(Exercise brief):
Please return the lines below verbatim, beginning at the one that has "received training in" and stopping after the one that has "conducting, and music education at the", and add no other lines.

Dataset entries
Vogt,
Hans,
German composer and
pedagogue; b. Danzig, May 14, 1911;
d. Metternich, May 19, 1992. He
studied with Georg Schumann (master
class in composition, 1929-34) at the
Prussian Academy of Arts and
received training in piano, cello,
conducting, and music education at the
==
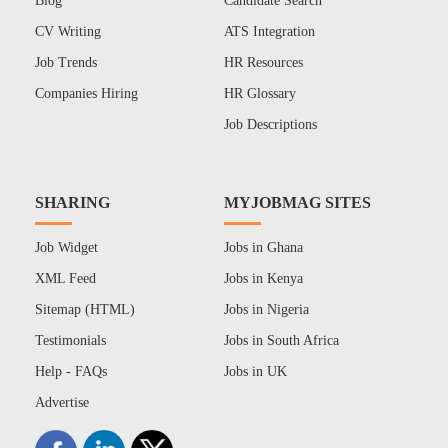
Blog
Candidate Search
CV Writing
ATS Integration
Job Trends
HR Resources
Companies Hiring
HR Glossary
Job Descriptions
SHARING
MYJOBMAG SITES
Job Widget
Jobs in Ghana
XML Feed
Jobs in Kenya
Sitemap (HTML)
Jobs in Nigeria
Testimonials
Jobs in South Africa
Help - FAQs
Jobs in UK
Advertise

(Result for this exercise):
received training in piano, cello,
conducting, and music education at the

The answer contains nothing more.